D’abord, parce que ces comptes sont la négation du rôle du Parlement, donc de notre démocratie. Ensuite, parce qu’ils reposent sur un diagnostic économique toxique. Enfin, parce qu’ils consacrent un choix de société inacceptable.
On nous répète que le présidentialisme serait affaibli et que le Gouvernement n’aurait plus les moyens de gouverner seul depuis la dissolution. Mais ces comptes montrent que le présidentialisme a survécu à son désaveu.
Pays piloté par décrets en 2024, en 2025 recours au 49.3, budget passé en force, avec 30 milliards d’euros d’économies dans la version initiale, 3 milliards d’euros annulés au printemps et 7 milliards d’euros au total évaporés en cours de gestion : voilà le bilan de votre pilotage. Dépenser mieux ? Non, moins, là où pourtant l’argent est utile.
Ensuite, on nous vante un redressement, avec un déficit à 5,1 %. Mais ce chiffre est un trompe-l’oeil. L’économie décroche : la consommation est à l’arrêt. Ce qui tient encore l’activité, c’est la dépense publique, celle-là même que vous rabotez. Vous amputez le seul moteur qui tourne ! Alors qu’il faudrait renforcer les capacités de l’État, vous pointez du doigt les fonctionnaires et sapez les politiques publiques. Vous faites entrer le pays dans une trajectoire de récession. On parle du coût du travail, jamais du coût du capital. En 2025, les entreprises du CAC 40 ont versé 107,5 milliards d’euros à leurs actionnaires, un record absolu ! Les versements ont bondi de 135 % dans la période récente. L’Insee recense plus de 500 milliards d’euros de revenus de la propriété.
Un rachat d’actions, c’est de la trésorerie détournée de l’investissement productif pour soutenir artificiellement le cours de la bourse. Et que rapporte sa taxation ? À peine 500 milliards d’euros !

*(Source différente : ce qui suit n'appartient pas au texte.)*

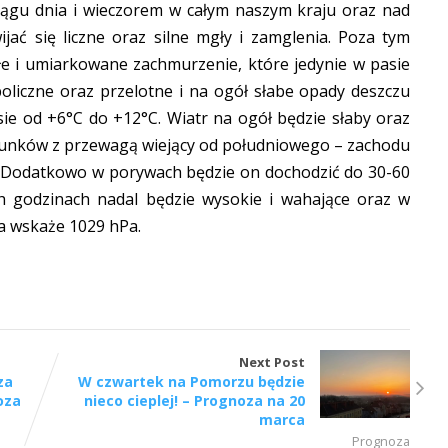
iągu dnia i wieczorem w całym naszym kraju oraz nad
ć się liczne oraz silne mgły i zamglenia. Poza tym
łe i umiarkowane zachmurzenie, które jedynie w pasie
liczne oraz przelotne i na ogół słabe opady deszczu
ie od +6°C do +12°C. Wiatr na ogół będzie słaby oraz
erunków z przewagą wiejący od południowego – zachodu
. Dodatkowo w porywach będzie on dochodzić do 30-60
ch godzinach nadal będzie wysokie i wahające oraz w
 wskaże 1029 hPa.
Next Post
za
W czwartek na Pomorzu będzie
oza
nieco cieplej! – Prognoza na 20
marca
Prognoza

Dans le même temps, la surtaxe d’impôt sur les sociétés a rapporté quatorze fois moins que ce que le CAC 40 a distribué à ses actionnaires. La croissance n’est donc pas étranglée par la dépense publique, elle est captée par les actionnaires. Résultat : en 2025, seulement neuf ouvertures ou extensions de sites industriels ont été comptabilisées, contre quatre-vingt-huit en 2024. Derrière : des investissements abandonnés, des emplois sacrifiés, des territoires fragilisés.

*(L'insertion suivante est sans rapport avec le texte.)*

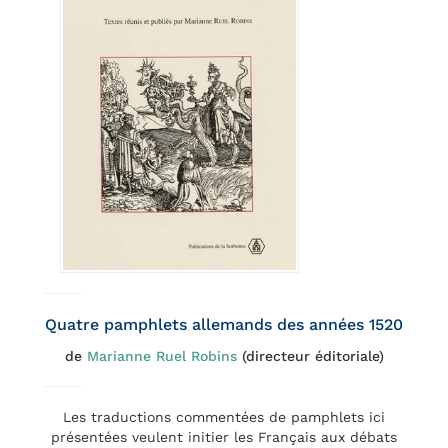
Quatre pamphlets allemands des années 1520
de
Marianne Ruel Robins
(directeur éditoriale)
Les traductions commentées de pamphlets ici
présentées veulent initier les Français aux débats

Quand la rente l’emporte sur la production, il ne faut pas s’étonner de voir la croissance s’éteindre. Voilà le coût du capital, et c’est le contribuable qui règle l’addition.
La pénurie de recettes est un choix politique. La Cour des comptes a chiffré votre politique de l’offre à plus de 80 milliards d’euros en 2025. Vous avez raté le rendez-vous des efforts demandés aux plus aisés. La contribution différentielle sur les plus hauts revenus rapporte 388 millions d’euros, alors qu’elle devait en rapporter 2 milliards. Vous avez prélevé trop peu et trop mal, en frappant le revenu et non le capital et les actifs.
En transformant l’ISF en IFI, l’État s’est rendu aveugle, comme l’ont montré le président Raynal et le rapporteur général Husson dans leur rapport « La France ne sait plus qui sont ses riches ». Dans ces conditions, comment débattre honnêtement de la répartition ? La fortune des plus riches n’a jamais autant prospéré, et nous ne la regardons plus.
Puisque le capital ne paie pas, qui paie ? La TVA, d’abord, l’impôt le plus injuste. Mais près de la moitié de la TVA ne finance plus le budget de l’État, mais la sécurité sociale et les collectivités territoriales, aux recettes fragilisées et qui perdent leur autonomie fiscale. La TVA sociale, ce sont les ménages qui financent les allègements consentis au capital.
Les collectivités ont été vertueuses en 2025, avec 6 milliards d’euros de dépenses non engagées. Votre redressement, vous le devez à des écoles non rénovées, par exemple ! Rappel cruel par temps de canicule... Sans oublier le dispositif de lissage conjoncturel des recettes fiscales des collectivités territoriales (Dilico), réintroduit en 2026.
Ce texte ne valide pas seulement une mauvaise année, il nous demande de nous déjuger. Ses articles 7 à 10 affectent les résultats des exercices 2021 à 2024 au bilan de l’État, soit les comptes de quatre lois rejetées par le Parlement ; les adopter effacerait ces votes.
Enfin, donner quitus sur 2025, ce serait valider par avance la matrice du budget 2027 : mêmes renoncements fiscaux, même pression sur la dépense utile, même effort transféré sur les collectivités et le plus grand nombre. Sans compter la dépense militaire, en hausse de 36 milliards sur quatre ans, qui viendrait grever les dépenses de l’État. Ce choix d’austérité, nous l’avons dénoncé et nous le refusons.